This selection is in honor of my friend Kathy Feeney, who is taking the plunge this weekend and getting hitched to Jesse Chappell. Here’s some marriage advice for you both, all the way from 1880. Congrats, you crazy kids, you!
1880: How to Perpetuate the Honey-moon
Continue your courtship. Like causes produce like effects.
Do not assume a right to neglect your companion more after marriage than you did before.
Have no secretes that you keep from your companion. A third party is always disturbing.
Do not conceal your marriage for an hour. Busy bodies may perplex you with advice. Madame Le Brun kept her marriage a secret for a short time, when people advised her to drown herself rather than marry Le Brun. Even the Dutchess d’Arembourg said, “For Heaven’s sake, don’t marry him!” The very concealment begets perils. Integrity is the law of safety.
Avoid the appearance of evil.

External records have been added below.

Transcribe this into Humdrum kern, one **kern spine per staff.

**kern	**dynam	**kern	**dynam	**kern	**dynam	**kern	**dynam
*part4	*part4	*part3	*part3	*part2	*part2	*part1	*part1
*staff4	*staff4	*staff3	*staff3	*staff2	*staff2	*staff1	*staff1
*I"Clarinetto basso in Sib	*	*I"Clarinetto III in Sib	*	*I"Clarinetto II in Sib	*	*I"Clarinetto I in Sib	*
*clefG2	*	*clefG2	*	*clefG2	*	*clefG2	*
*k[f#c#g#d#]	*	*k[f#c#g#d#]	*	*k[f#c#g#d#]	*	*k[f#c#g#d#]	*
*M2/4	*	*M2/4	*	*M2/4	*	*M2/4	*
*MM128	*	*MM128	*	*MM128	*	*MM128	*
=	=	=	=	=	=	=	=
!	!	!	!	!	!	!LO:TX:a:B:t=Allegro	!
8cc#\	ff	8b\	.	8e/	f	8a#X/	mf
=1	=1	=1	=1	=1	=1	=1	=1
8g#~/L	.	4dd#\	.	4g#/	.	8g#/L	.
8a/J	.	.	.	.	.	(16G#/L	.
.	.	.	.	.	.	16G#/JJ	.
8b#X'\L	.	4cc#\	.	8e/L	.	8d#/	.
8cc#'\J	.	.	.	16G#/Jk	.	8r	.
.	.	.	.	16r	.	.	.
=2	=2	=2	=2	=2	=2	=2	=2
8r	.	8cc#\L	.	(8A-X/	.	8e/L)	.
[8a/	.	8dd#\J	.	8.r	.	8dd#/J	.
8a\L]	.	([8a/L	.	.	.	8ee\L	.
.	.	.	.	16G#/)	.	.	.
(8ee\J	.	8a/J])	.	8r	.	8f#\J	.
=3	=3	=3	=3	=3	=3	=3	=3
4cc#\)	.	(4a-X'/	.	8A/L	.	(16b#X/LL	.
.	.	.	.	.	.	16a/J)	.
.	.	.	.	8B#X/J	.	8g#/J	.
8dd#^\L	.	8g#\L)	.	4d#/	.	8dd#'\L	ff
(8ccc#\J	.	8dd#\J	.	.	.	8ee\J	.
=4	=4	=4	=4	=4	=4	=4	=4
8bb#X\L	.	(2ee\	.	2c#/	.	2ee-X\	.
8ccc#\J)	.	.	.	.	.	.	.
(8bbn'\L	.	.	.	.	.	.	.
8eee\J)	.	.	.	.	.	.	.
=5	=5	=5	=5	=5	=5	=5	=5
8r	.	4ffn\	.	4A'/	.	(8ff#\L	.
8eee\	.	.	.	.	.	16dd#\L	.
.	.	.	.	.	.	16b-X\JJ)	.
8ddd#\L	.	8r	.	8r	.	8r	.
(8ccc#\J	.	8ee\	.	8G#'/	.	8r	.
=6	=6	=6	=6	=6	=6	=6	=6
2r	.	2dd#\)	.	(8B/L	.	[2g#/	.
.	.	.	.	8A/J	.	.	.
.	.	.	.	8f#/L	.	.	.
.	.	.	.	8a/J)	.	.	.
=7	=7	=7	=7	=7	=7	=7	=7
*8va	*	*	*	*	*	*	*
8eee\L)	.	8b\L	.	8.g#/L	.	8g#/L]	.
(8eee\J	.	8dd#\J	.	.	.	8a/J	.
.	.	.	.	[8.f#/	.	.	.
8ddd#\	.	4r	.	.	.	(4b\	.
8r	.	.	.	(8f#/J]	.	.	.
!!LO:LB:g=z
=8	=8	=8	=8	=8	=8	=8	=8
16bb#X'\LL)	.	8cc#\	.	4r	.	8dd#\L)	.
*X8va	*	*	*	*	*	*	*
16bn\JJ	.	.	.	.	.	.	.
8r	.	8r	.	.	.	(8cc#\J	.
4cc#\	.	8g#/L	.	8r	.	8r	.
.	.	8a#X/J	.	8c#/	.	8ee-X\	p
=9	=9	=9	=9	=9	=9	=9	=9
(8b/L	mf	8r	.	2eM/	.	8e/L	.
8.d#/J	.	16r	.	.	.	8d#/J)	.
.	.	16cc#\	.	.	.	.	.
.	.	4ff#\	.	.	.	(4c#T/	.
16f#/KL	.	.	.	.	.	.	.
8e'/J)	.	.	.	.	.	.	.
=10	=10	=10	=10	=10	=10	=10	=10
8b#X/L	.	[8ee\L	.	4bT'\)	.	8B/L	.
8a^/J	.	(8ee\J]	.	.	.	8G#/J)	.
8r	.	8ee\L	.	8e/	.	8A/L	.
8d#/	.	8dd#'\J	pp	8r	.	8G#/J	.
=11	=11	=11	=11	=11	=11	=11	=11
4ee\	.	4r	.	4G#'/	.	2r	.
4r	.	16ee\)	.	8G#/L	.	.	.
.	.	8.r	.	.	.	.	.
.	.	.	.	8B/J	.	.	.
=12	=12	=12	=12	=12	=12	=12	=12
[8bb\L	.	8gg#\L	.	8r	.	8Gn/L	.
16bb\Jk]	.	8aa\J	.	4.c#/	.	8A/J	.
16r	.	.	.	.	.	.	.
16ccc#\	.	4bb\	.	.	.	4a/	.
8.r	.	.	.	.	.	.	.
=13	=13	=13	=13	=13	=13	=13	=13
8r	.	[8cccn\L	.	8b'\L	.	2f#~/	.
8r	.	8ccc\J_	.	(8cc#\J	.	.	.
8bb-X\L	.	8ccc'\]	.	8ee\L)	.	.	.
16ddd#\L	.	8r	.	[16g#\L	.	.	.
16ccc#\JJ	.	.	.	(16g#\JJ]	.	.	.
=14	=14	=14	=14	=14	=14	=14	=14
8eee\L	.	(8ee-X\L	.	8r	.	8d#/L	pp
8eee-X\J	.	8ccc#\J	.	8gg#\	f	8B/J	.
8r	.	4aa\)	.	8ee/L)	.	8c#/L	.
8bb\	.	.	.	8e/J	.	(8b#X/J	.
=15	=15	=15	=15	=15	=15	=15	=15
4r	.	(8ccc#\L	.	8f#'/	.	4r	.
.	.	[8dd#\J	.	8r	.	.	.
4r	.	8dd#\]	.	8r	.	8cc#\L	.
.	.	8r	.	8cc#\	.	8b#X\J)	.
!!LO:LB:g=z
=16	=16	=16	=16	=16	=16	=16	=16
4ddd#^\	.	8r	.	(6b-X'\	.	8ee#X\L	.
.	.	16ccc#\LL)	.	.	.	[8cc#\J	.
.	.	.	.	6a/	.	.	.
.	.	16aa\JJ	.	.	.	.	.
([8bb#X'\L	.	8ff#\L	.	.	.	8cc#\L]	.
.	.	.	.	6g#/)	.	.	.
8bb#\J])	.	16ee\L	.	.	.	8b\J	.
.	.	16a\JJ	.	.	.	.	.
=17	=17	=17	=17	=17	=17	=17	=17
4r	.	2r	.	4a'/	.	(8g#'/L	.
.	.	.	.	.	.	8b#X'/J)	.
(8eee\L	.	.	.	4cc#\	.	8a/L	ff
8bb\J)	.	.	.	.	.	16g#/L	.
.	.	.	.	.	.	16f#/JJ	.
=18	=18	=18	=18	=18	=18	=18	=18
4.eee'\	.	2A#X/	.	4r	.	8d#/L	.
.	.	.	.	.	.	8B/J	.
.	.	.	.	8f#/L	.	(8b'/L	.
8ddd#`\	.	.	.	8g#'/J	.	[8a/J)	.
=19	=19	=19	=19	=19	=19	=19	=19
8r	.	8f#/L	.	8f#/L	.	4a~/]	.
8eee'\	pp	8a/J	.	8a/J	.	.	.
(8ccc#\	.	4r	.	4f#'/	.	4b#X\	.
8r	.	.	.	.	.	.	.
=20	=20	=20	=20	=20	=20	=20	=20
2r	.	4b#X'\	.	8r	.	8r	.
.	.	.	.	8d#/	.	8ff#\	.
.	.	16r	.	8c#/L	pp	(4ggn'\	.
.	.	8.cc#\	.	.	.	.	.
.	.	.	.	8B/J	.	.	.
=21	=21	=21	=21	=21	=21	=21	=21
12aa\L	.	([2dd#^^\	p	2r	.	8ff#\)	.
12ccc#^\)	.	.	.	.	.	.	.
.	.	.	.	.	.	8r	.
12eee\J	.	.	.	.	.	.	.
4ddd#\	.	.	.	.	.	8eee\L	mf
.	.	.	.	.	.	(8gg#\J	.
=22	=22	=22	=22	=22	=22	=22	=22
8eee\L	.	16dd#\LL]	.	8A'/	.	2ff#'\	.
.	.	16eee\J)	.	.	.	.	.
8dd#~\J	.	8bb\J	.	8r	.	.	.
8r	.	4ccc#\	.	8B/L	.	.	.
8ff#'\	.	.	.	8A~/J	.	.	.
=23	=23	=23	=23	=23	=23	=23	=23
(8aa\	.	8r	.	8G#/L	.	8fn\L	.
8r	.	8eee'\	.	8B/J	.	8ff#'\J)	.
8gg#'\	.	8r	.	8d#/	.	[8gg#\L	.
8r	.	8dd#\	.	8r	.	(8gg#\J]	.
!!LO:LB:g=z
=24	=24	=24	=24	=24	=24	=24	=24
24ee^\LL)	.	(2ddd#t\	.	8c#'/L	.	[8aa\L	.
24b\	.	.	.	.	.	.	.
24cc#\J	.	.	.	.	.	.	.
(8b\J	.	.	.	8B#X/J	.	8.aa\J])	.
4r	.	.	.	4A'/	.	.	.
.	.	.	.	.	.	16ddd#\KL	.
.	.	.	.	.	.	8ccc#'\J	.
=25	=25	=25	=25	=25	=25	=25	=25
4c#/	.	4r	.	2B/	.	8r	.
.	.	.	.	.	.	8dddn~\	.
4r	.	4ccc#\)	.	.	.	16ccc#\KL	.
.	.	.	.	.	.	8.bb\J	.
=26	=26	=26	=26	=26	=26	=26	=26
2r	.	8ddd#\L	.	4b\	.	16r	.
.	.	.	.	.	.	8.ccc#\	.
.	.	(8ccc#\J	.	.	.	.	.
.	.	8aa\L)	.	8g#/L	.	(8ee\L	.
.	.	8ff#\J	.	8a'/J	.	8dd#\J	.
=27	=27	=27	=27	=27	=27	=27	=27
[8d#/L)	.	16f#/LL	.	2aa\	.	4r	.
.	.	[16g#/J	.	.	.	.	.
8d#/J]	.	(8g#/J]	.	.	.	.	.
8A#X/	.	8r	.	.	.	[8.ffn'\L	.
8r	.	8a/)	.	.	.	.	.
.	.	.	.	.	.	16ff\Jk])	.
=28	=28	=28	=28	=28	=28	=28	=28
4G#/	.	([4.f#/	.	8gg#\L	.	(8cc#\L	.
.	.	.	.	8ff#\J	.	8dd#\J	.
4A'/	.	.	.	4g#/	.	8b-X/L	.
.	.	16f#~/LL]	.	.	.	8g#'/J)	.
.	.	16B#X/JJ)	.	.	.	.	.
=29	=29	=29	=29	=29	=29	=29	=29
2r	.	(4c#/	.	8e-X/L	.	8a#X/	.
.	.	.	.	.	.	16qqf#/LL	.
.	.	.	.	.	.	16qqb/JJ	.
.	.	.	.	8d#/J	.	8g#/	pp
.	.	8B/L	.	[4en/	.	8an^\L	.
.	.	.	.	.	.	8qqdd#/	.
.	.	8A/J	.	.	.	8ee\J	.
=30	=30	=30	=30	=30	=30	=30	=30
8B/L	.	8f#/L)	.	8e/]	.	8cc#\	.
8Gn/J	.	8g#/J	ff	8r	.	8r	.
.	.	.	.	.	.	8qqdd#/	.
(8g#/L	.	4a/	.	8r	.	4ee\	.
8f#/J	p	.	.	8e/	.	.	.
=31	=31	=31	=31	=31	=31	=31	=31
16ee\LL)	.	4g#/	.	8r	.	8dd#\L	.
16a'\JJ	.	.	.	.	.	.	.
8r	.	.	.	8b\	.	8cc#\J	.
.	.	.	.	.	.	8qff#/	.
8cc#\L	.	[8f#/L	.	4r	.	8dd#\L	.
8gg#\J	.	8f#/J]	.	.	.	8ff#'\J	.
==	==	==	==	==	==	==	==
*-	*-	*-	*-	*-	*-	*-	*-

In matrimonial matters it is often that the mere appearance contains all of the evil. Love, as soon as it rises above calculation and becomes love, is exacting. It gives all, and demands all.
Once married, never open your mind to any change. If you keep the door of your purpose closed, evil or even desirable changes cannot make headway without your help.
Make the best of the inevitable. Persist in looking at and presenting the best side. Such is the subtle constitution of the human mind, that we believe what we will; also, what we frequently tell.
Keep step in mental development. A tree that grows for forty years may take all the sunlight from a tree that stops growing at twenty.
Keep a lively interest in the business of the firm. Two that do not pull together, are weaker than either alone.
Gauge your expenses by your revenues. Love must eat. The sheriff often levies on Cupid long before he takes away the old furniture.
Start from where your parents started rather than from where they are now. Hollow and showy boarding often furnishes the too strong temptation, while the quietness of a humble home would cement the hearts beyond risk.
Avoid debt. Spend your own money, then it will not be necessary to blame any one for spending other people’s.
Do not both get angry at the same time. It takes two to quarrel.
Do not allow yourself ever to come to an open rupture. Things unsaid need less repentance.
Study to understand your companion’s disposition, in order to please and avoid friction.
Study to confirm your tastes and habits to the tastes and habits of your companion. If two walk together, they must agree.
Chang and Eng were the Siamese Twins. Chang made Eng lie down when sick. It killed Eng, and Chang could not survive him. Take care of Eng. Few people survive divorce.